Reproduce verbatim everything in the records from the line containing "From the picture: setting" down to the line containing "the audience seated at point 258,119 is", with both of those lines included.
● ● ● ● ● ● ●
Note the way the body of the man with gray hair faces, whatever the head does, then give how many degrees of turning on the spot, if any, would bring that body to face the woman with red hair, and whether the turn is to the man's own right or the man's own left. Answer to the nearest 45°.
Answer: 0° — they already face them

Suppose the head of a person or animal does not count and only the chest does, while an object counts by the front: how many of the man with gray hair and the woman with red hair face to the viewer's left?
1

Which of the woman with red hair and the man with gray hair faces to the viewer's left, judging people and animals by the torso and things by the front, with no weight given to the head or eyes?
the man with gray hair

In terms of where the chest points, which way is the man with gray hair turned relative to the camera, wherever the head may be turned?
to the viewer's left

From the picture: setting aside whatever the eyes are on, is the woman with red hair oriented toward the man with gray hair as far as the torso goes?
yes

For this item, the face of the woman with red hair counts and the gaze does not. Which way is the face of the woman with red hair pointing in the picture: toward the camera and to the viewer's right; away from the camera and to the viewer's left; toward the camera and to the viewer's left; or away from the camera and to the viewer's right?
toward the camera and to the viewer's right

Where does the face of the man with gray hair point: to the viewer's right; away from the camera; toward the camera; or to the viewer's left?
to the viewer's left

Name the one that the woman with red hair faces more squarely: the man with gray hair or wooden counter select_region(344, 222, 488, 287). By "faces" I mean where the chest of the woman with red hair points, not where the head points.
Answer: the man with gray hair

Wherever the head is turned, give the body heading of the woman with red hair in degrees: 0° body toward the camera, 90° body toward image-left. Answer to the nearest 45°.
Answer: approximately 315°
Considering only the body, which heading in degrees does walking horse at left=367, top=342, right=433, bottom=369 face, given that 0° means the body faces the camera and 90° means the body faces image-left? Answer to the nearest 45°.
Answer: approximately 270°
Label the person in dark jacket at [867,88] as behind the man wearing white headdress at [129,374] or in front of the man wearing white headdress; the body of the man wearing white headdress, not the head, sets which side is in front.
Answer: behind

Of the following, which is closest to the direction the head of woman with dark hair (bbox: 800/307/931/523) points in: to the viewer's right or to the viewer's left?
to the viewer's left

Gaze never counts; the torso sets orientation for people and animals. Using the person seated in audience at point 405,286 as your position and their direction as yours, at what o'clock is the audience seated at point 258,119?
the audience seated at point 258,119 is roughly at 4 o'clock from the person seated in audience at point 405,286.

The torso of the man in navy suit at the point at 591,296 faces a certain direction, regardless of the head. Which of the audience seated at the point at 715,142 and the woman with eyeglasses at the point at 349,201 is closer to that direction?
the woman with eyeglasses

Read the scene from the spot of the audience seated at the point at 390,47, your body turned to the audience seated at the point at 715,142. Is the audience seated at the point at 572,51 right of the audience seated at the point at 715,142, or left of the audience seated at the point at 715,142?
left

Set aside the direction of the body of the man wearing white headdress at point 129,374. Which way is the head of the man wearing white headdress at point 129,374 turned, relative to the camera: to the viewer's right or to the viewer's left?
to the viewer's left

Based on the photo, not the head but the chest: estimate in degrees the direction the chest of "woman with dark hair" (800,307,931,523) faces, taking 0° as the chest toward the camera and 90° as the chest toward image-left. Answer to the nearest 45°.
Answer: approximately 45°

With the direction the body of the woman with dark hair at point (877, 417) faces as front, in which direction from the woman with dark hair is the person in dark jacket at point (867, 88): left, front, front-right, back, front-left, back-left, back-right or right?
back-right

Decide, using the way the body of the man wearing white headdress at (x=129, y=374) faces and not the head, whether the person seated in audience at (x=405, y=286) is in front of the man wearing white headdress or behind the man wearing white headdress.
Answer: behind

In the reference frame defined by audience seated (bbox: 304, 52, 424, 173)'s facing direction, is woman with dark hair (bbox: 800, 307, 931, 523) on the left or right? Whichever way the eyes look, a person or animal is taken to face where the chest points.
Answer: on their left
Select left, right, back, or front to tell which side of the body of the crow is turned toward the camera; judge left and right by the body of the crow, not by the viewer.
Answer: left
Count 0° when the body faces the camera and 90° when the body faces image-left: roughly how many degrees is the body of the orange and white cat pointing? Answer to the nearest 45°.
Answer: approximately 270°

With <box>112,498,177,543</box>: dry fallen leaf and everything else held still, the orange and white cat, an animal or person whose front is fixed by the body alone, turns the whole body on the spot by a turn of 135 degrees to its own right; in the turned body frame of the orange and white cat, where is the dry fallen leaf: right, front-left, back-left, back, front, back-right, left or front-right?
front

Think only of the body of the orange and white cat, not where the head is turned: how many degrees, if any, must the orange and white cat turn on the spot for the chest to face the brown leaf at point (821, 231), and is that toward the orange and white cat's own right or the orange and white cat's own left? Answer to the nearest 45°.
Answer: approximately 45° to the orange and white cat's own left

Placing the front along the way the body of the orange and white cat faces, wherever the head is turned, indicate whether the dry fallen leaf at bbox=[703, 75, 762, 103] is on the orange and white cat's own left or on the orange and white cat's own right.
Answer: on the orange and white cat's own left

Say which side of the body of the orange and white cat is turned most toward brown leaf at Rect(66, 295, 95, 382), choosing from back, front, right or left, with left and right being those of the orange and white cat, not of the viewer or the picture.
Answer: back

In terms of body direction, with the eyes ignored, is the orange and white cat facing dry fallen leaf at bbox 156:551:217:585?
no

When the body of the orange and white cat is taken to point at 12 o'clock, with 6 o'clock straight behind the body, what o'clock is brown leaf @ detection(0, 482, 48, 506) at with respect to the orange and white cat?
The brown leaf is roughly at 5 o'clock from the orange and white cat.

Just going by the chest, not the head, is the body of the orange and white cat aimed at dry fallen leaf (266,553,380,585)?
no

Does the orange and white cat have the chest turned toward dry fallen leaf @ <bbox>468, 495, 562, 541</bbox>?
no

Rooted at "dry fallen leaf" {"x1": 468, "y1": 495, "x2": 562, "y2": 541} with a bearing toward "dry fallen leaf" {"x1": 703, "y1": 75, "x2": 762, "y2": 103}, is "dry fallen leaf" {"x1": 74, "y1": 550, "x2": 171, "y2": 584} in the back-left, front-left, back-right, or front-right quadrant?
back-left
● ● ● ● ● ● ●
_ANSWER TO THIS TASK_
From the picture: setting aside whatever the eyes are on, is the woman with red hair oriented toward the man with gray hair as far as the torso goes?
yes

For this item, the face of the woman with red hair counts and the gaze does not. Which way is the face of the woman with red hair pointing in the picture: toward the camera and to the viewer's right; away from the camera and to the viewer's left; toward the camera and to the viewer's left; or away from the camera and to the viewer's right?
toward the camera and to the viewer's right

Where does the face of the man with gray hair point: to the viewer's right; away from the camera; toward the camera; or to the viewer's left?
to the viewer's left

Name the one that the woman with red hair faces more squarely: the man with gray hair or wooden counter select_region(344, 222, 488, 287). By "faces" I mean where the chest of the woman with red hair points, not where the head points.
Answer: the man with gray hair

Wherever the head is turned, give the body heading of the woman with red hair in degrees: 0° body toward the camera, 90° body toward image-left. Answer to the nearest 45°.
Answer: approximately 315°
Considering only the body, which heading in degrees does walking horse at left=367, top=342, right=433, bottom=369 face, given that 0° means the body faces the camera and 90° means the body faces image-left? Answer to the nearest 45°.
Answer: approximately 270°
Label the person in dark jacket at [867,88] as behind the man wearing white headdress at [129,374] or in front of the man wearing white headdress; the body of the man wearing white headdress, not the head, sets which side is in front.
Answer: behind

Of the following, which is closest to the direction the head of woman with dark hair (bbox: 800/307/931/523) points in: to the viewer's right or to the viewer's left?
to the viewer's left

Gaze never counts; the torso sets orientation for people and animals. Using the person seated in audience at point 405,286 as your position and their direction as yours, at what o'clock is the audience seated at point 258,119?
the audience seated at point 258,119 is roughly at 4 o'clock from the person seated in audience at point 405,286.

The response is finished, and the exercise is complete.